Our Document contains 100M rows and we’ve identified this expression as a bottleneck. What are some alternatives to make this perform better?

In my previous post, I discussed dividing this into four expressions and making a choice using the Expression Conditional property. I won’t repeat the details of it here.  In this case, I don’t want to create multiple expressions in the charts. What is another possible technique?

Start by loading a table that reflects the choice fields and the associated sum() fields.

This is an island table that is not linked to any other tables in our model.

Create Listboxes for [CurrencyType] and [Include VAT?]. Set the “Always One Selected” property in the Listboxes.  This will force the user to make selections and at any given time only one row will be possible in our table.

We will then reference the SalesExprField in our chart using Dollar Sign Expansion (DSE). DSE is performed before the expression is evaluated. Our chart expression is now:

Sum($(=SalesExprField))

The “=” within the DSE says to evaluate this as an expression. In other words, substitute in the value of the SalesExprField and then evaluate the Sum().

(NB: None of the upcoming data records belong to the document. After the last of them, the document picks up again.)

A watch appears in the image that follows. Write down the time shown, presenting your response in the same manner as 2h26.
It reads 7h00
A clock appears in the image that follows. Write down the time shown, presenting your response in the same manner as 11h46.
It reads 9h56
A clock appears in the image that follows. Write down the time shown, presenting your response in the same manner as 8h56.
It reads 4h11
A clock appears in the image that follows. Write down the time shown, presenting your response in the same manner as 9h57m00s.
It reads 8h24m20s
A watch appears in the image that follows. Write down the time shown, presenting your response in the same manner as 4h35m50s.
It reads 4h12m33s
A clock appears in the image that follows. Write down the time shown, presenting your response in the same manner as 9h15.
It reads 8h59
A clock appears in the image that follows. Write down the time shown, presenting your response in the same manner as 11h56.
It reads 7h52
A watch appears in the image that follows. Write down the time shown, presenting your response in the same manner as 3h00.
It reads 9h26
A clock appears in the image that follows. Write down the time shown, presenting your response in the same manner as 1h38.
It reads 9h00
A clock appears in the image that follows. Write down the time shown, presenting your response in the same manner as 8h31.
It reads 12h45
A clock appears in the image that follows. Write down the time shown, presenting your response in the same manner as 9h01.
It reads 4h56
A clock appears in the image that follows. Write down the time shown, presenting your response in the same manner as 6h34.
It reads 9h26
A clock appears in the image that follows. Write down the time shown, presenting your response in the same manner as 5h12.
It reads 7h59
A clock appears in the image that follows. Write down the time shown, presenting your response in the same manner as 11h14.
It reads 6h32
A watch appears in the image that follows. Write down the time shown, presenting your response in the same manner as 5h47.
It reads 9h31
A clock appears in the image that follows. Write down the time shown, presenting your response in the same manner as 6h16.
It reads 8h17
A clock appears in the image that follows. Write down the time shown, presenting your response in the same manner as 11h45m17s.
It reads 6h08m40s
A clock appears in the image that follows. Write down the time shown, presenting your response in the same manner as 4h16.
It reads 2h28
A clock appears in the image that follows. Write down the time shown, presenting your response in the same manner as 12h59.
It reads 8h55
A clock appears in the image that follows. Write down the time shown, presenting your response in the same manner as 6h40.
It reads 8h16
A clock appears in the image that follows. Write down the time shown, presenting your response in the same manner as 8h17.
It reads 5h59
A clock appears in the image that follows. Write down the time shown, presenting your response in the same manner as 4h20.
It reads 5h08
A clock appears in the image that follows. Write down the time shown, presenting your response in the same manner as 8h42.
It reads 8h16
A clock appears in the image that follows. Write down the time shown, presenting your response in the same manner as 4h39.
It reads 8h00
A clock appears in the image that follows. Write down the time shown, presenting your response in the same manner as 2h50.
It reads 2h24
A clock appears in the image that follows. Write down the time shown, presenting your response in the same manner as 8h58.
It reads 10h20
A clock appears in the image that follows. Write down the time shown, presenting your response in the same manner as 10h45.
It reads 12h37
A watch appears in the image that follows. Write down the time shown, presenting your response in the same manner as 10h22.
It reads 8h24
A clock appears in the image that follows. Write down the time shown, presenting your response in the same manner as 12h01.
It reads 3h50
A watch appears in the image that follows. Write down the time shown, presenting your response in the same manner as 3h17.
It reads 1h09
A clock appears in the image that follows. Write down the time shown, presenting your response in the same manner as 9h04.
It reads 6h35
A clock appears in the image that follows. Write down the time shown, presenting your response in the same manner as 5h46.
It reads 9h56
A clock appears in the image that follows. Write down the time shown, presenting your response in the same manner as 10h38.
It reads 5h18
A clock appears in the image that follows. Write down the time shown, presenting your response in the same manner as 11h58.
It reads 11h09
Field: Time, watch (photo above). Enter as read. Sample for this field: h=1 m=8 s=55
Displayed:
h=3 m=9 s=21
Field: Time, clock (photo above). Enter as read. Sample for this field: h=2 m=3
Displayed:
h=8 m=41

Do you want to see what DSE is actually substituting? In a Straight Table, clear the Label field. The substituted expression will be visible in the column heading.

If we are not sure that “Always On Selected” is guaranteed, we should use some type of aggregation function to ensure a single SalesExprField is selected. For example, to take the first possible value:

Sum($(=FirstSortedValue(DISTINCT SalesExprField,1)))

Instead of just parameters to  the sum() function, we could have included the entire expression in our island table,  eg “Sum(SalesAmount_LC + VAT_LC)”. In that case our chart expression would be:

$(=SalesExprField)

What if want to control options via variables instead of fields? Use a Set expression in the Only() function.

Sum(
$(=only({<CurrencyType={$(vCurrencyType)},[Include VAT?]={$(vIncludeVAT)}>}SalesExprField))
)

If you’ve read this far, you are probably wondering “Is there a downloadable example”. Yes, it can be found here. Qlikview Cookbook: How to Choose an Expression.

-Rob

Want more performance tips?  Come see Oleg Troyansky’s Performance Tuning session and  additional tips  from other presenters at the “Masters Summit for Qlikvew”.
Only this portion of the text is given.